DATASET CONTENT →
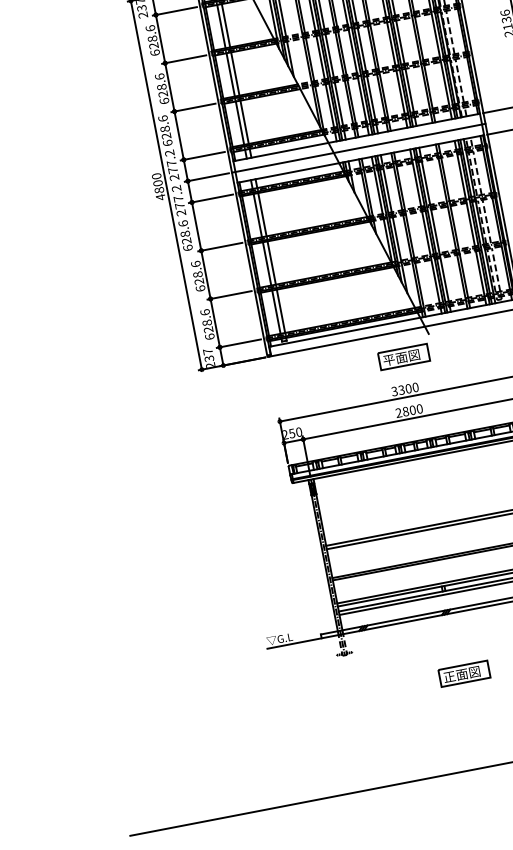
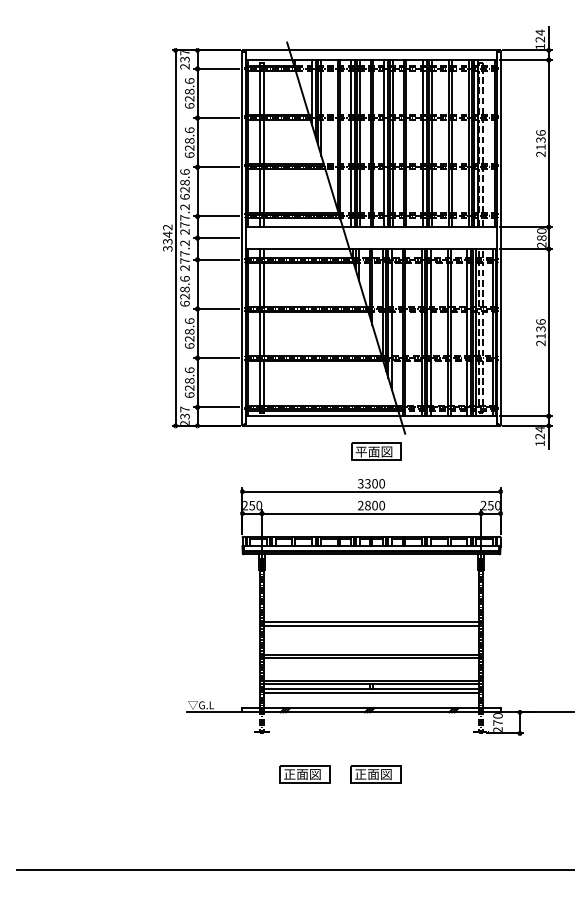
line: (358, 148) -> (371, 238), removed
text: (158, 186) -> (167, 237), 4800 -> 3342
part: (394, 687) -> (304, 774), added

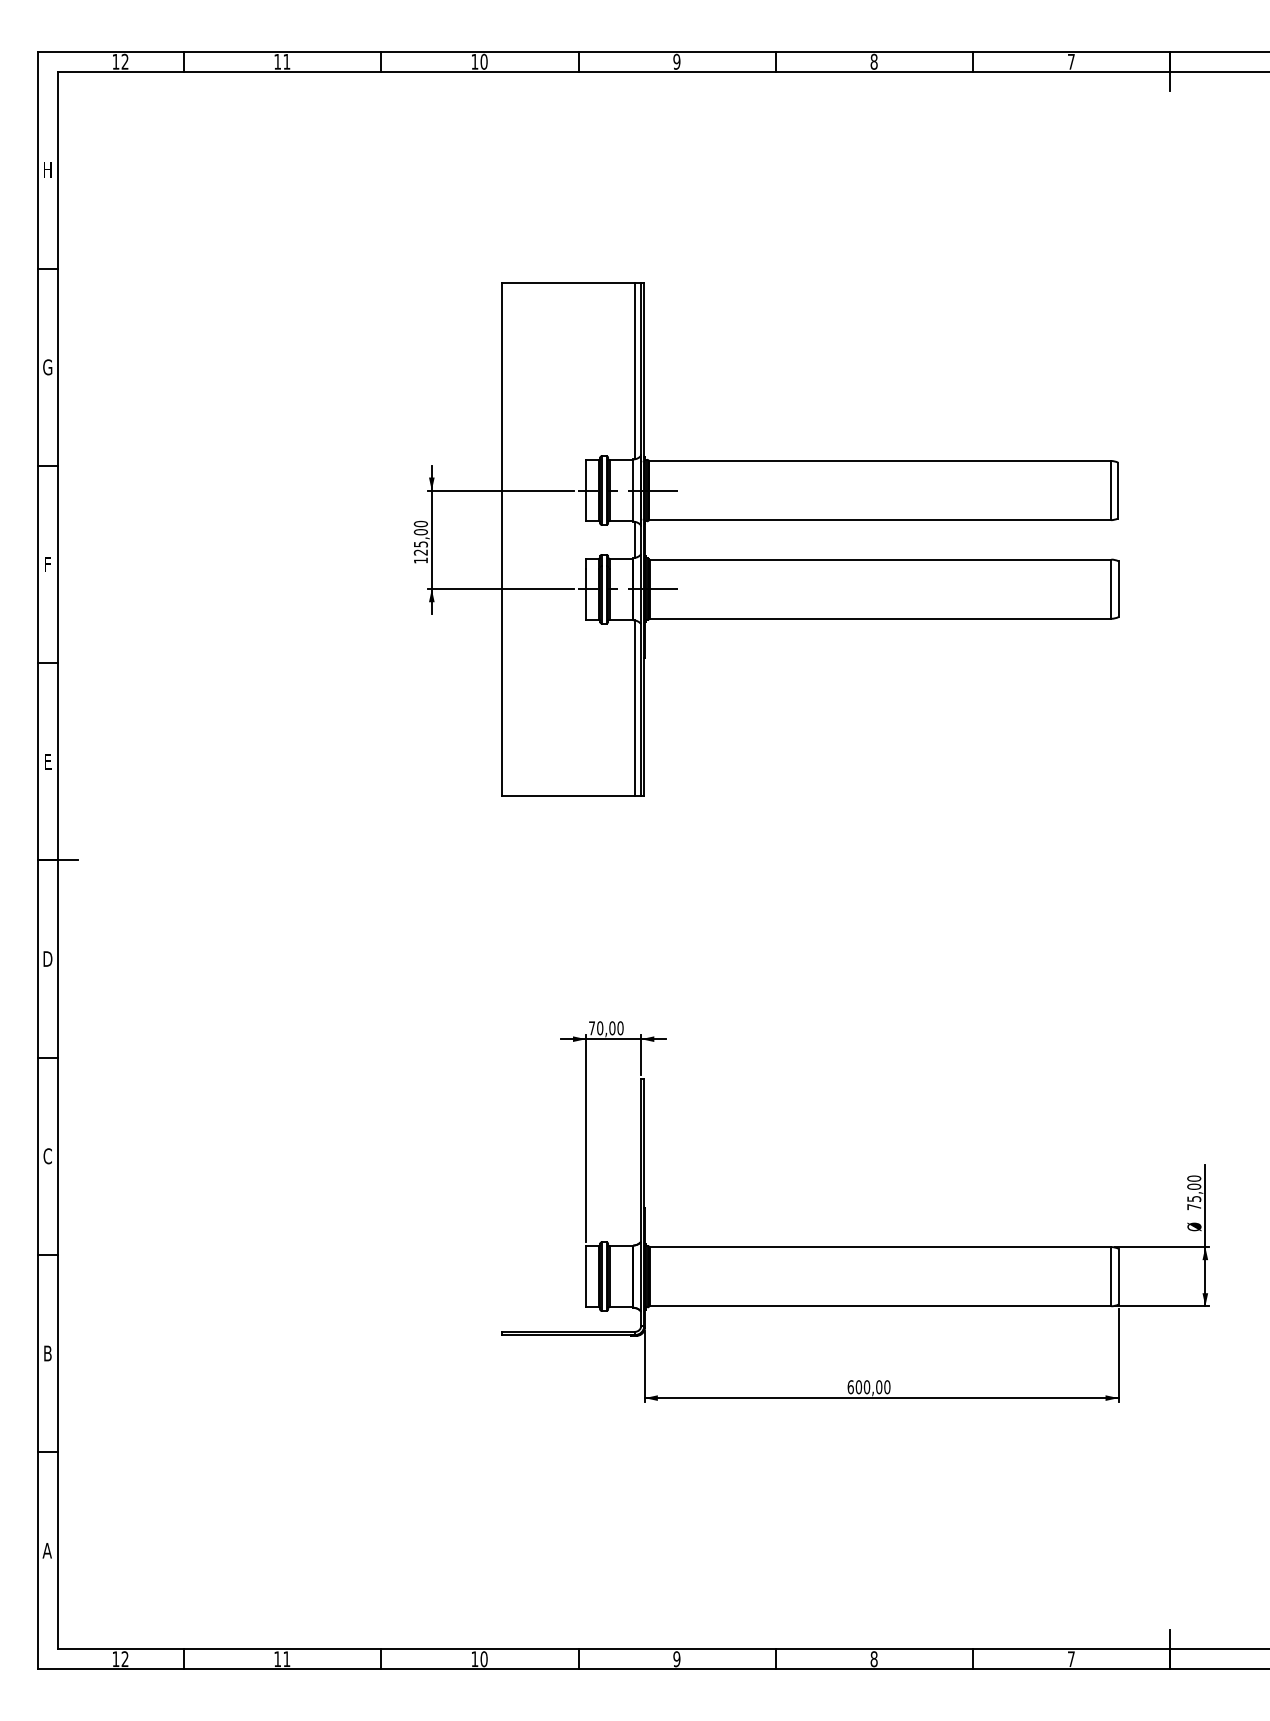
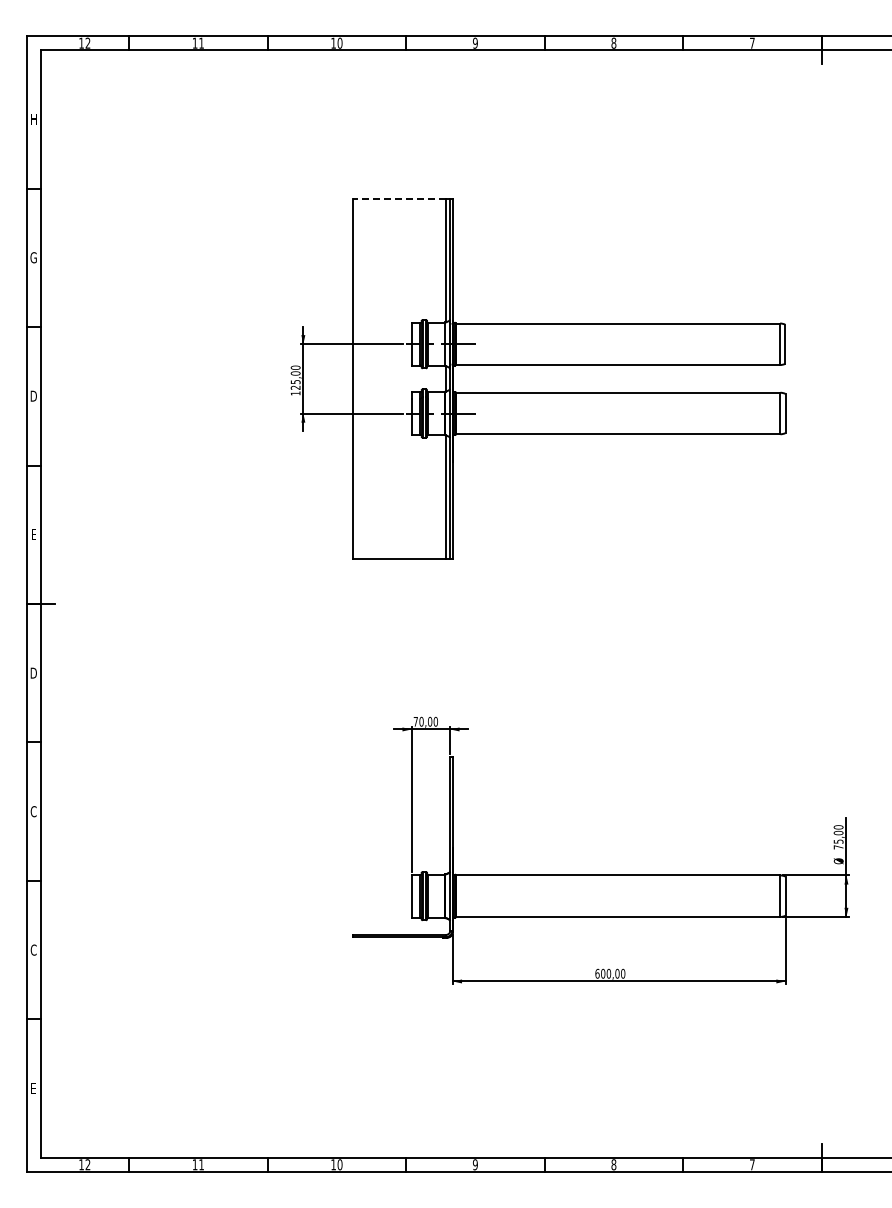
line: (568, 282) -> (399, 198), solid -> dashed
text: (47, 563) -> (33, 395), F -> D
text: (47, 1352) -> (33, 949), B -> C
text: (47, 1550) -> (33, 1088), A -> E

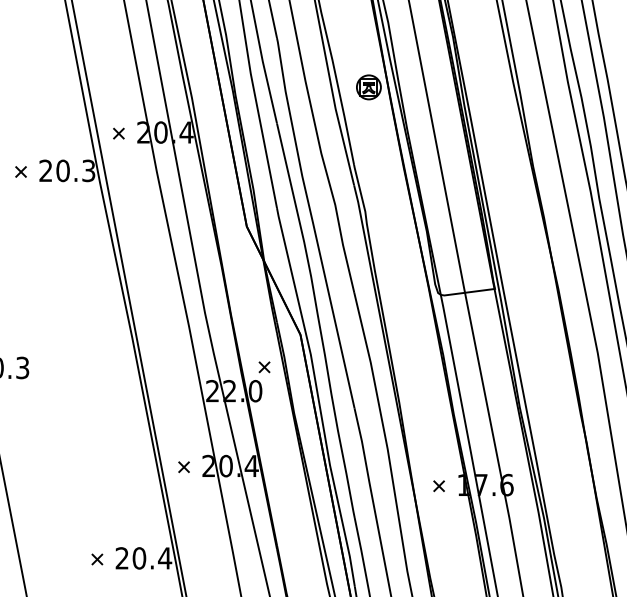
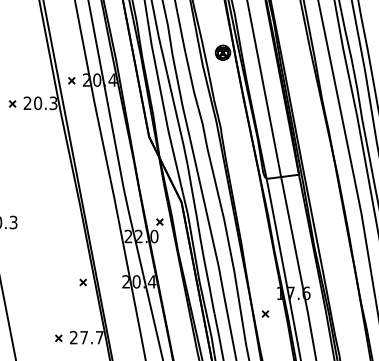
part: (182, 467) -> (82, 282), moved
part: (439, 485) -> (265, 313), moved
text: (151, 558) -> (91, 337), 20.4 -> 27.7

ASSIGNED TASK →
Determine how many lines in the listing above hold the word "text", answering with the number only.

REPLY →
5